Maar waar zou ik mij als gefingeerd zelfbenoemd zenboeddhist druk om maken? Het gaat immers niet om het doel, maar om het pad dat naar het doel leidt. En als het pad nu dan kennelijk een handgeschreven acceptgiro in een envelop in een brievenbus richting de ING in Arnhem moet zijn, dan moet het pad maar een handgeschreven acceptgiro in een envelop in een brievenbus richting de ING in Arnhem zijn. Terwijl ik mijn handtekening op de acceptgiro zet, begint mijn telefoon te piepen. Om daar voorlopig niet mee op te houden. De TAN-codes voor overboekingsvolgnummers 7, 8 en 9 van de betalingsopdrachten komen binnen ge-sms't. Die heb ik alle echter tot ongewenst volgnummer verklaard door de door mij gewenste overboeking telkens nogmaals in te tikken. Ik ben nieuw hier, Mijn ING, bepaald nog geen routinier. Ikke moete nog inboergeren. De sms-toon van volgnummer 10 - de ter zake dienende - wordt onderbroken door drie anderstonigen, die mij mededelen dat mijn mobilonavelstreng nu toch echt aan het eind van zijn Latijn is. De oplader ligt in het huis van mijn ouders, op zo'n 120 kilometer gaans.

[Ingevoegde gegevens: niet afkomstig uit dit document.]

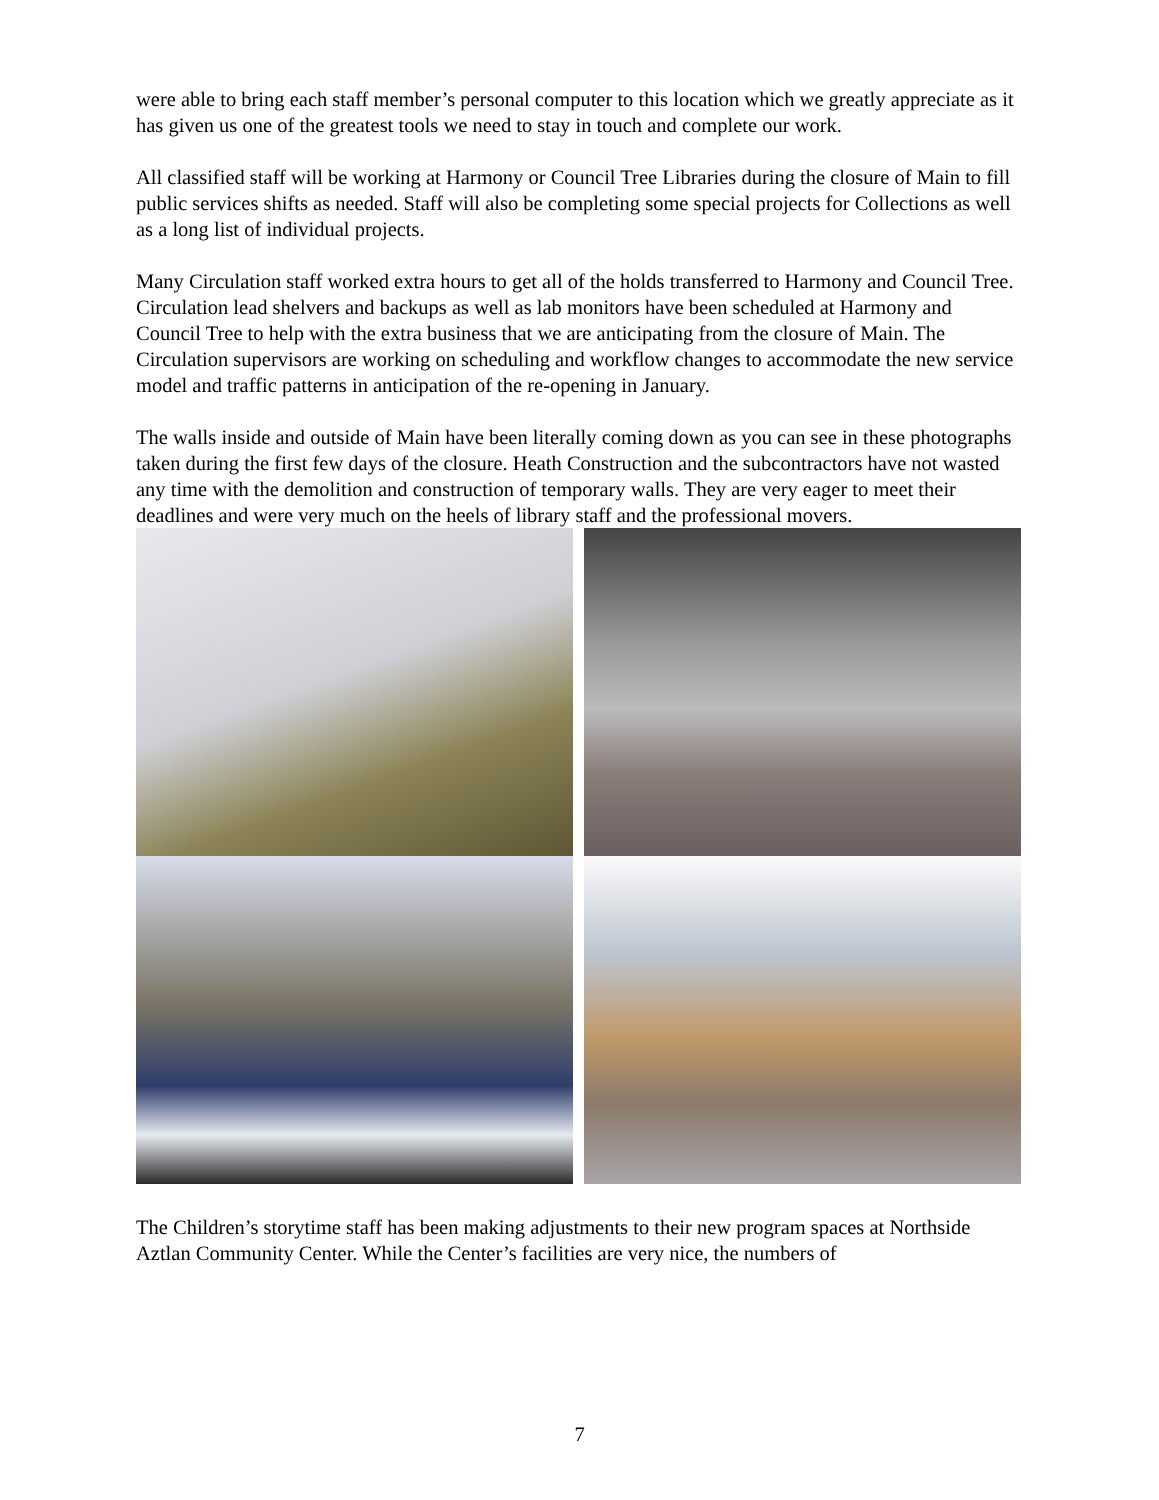were able to bring each staff member’s personal computer to this location which we greatly appreciate as it has given us one of the greatest tools we need to stay in touch and complete our work.
All classified staff will be working at Harmony or Council Tree Libraries during the closure of Main to fill public services shifts as needed. Staff will also be completing some special projects for Collections as well as a long list of individual projects.
Many Circulation staff worked extra hours to get all of the holds transferred to Harmony and Council Tree. Circulation lead shelvers and backups as well as lab monitors have been scheduled at Harmony and Council Tree to help with the extra business that we are anticipating from the closure of Main. The Circulation supervisors are working on scheduling and workflow changes to accommodate the new service model and traffic patterns in anticipation of the re-opening in January.
The walls inside and outside of Main have been literally coming down as you can see in these photographs taken during the first few days of the closure. Heath Construction and the subcontractors have not wasted any time with the demolition and construction of temporary walls. They are very eager to meet their deadlines and were very much on the heels of library staff and the professional movers.
The Children’s storytime staff has been making adjustments to their new program spaces at Northside Aztlan Community Center. While the Center’s facilities are very nice, the numbers of
7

Na drie keer inademen via mijn buik vervolmaak ik mijn handtekening op de acceptgiro. Het leven is goed zo: een postbeambte heeft morgen 1 stuk post meer te bezorgen en zo een fractie meer kans op behoud van zijn baan. En ik heb zo een loopje naar de postbus.
Tijdens dat loopje zal ik niet de vrouw van mijn leven tegenkomen. Een mens kan nu eenmaal niet alles hebben.